Marcello es un hombre limitado, sin educación, un habitante pacífico de las empobrecidas urbanizaciones costeras de Castel Volturno, en la Campania italiana. Sus alegrías son los perros, a los que quiere con devoción, y sobre todo su hija Alida, que su exesposa le presta por horas o por días.
En el barrio imperan el deterioro, el abandono y la herrumbre, un paisaje similar al de
Gomorra, la película que dio su celebridad internacional al cineasta Matteo Garrone. Los vecinos llevan negocios de menudencias, pobretones y estrechos. Por debajo, con discreción, se practica el microtráfico de coca. Pero la novedad no es esta, sino que ha vuelto al vecindario, después de riñas con matones legendarios, el bruto Simone (Edoardo Pesce), un gigantón masivo, puro músculo y carne, que es tan adicto a la coca como a los delitos sin límites. Una naturaleza que se desencadena con facilidad.
Simone es una desgracia para la comunidad, pero Marcello, entre el miedo y las pocas luces, oficia como su proveedor y su amigo. Lo mismo que haría con un gran perro peligroso.
La metáfora de Garrone puede ser un poco gruesa, pero le permite introducir directamente su película a un mundo duro, de sujetos básicos, con un sentido atrofiado de la normalidad. La fortaleza de Garrone es un peculiar sentido plástico, gracias al cual puede dotar a sus oscuras historias de un colorido vibrante y siniestro. Contra ese fondo contrastante recorta al pusilánime Marcello, incapaz de hacer frente al abuso, paciente y apacible hasta donde ya no se puede serlo.
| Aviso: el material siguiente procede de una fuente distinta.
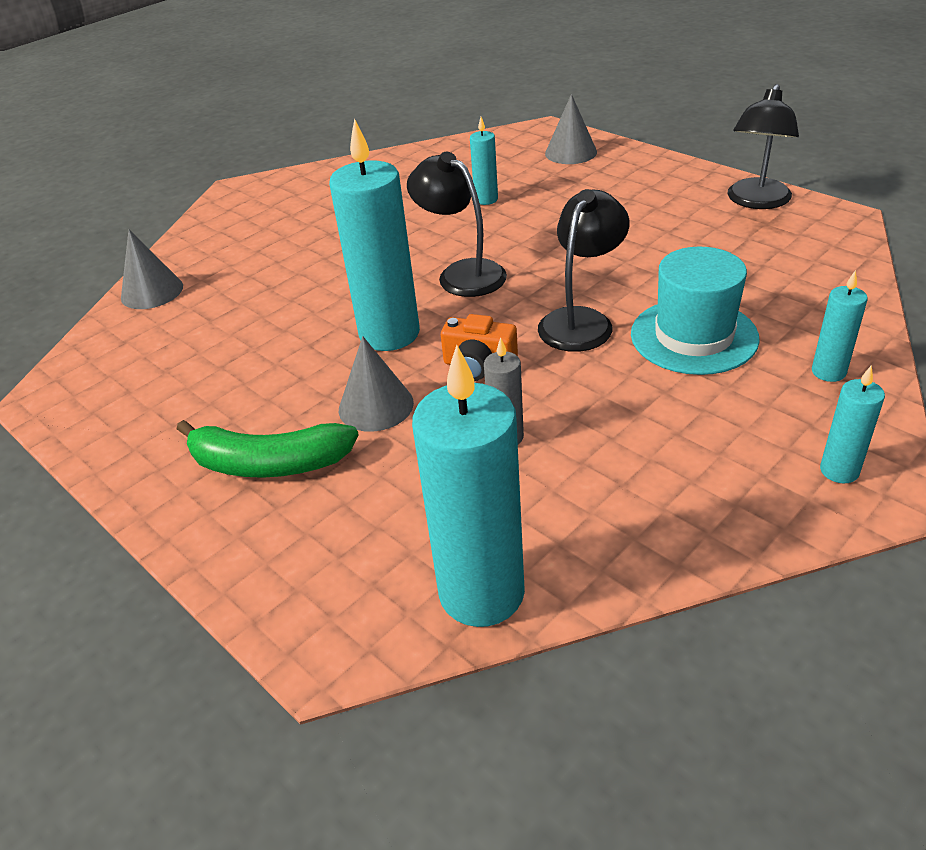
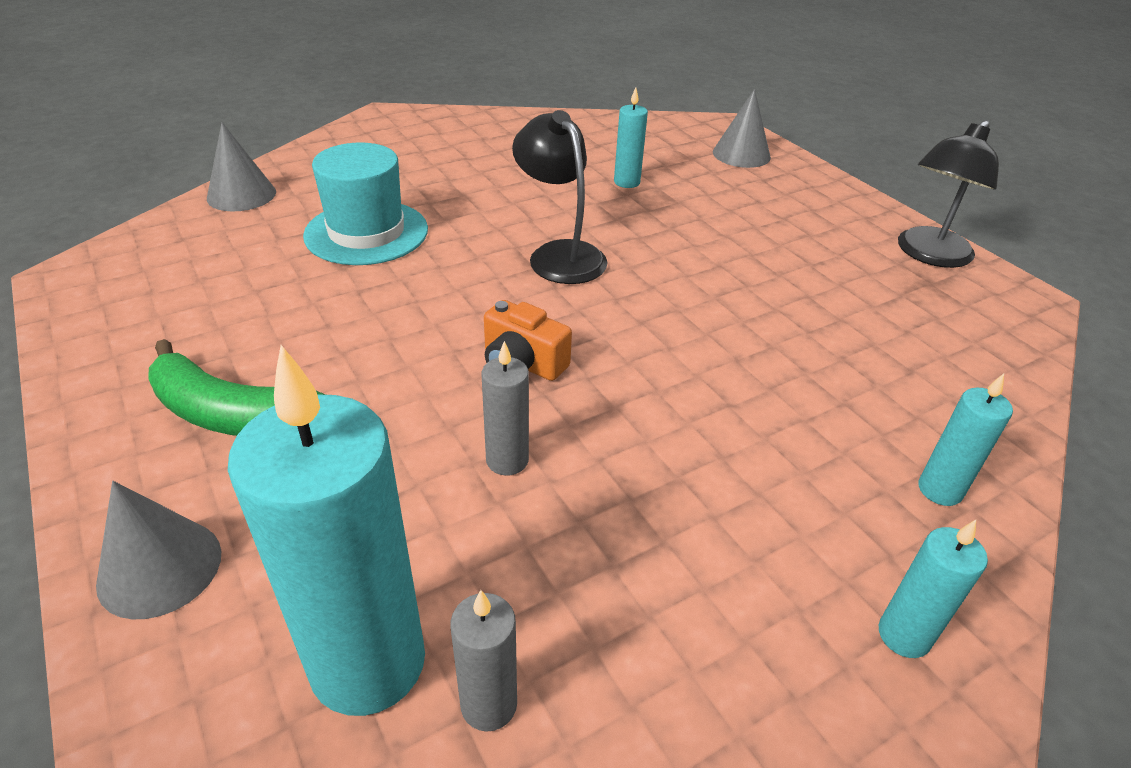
camera: 10 degrees right, 0 degrees up
(376, 406) = (385, 379): grey cone -> grey cone (160, 567)
(389, 334) = (447, 301): turquoise candle -> none
(581, 321) = (664, 342): black lamp -> none
(581, 592) = (489, 704): none -> grey candle
(694, 336) = (787, 396): turquoise hat -> turquoise hat (366, 232)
De esa combinación obtiene la tensión permanente de
Dogman. Los estallidos de violencia son mínimos, pero suficientes para hacer sentir en cada momento que todos en esta historia están muy cerca de la muerte. La pasividad morona de Marcello, con su dificultad endémica para comprender lo que sucede a su alrededor —esta es su principal diferencia con la chilena
Matar a un hombre, de Alejandro Fernández Almendras, con la que tiene muchas otras similitudes—, es una premisa rara para desarrollar una tragedia, pero Garrone se las arregla para conducirla con el mismo sentido de la inevitabilidad. Queda, en el trasfondo moral, una pregunta paradojal: ¿nace la violencia de la falta de violencia?
DogmanDirección: Matteo Garrone.
Con: Marcello Fonte, Edoardo Pesce, Alida Baldari Calabria. 103 minutos.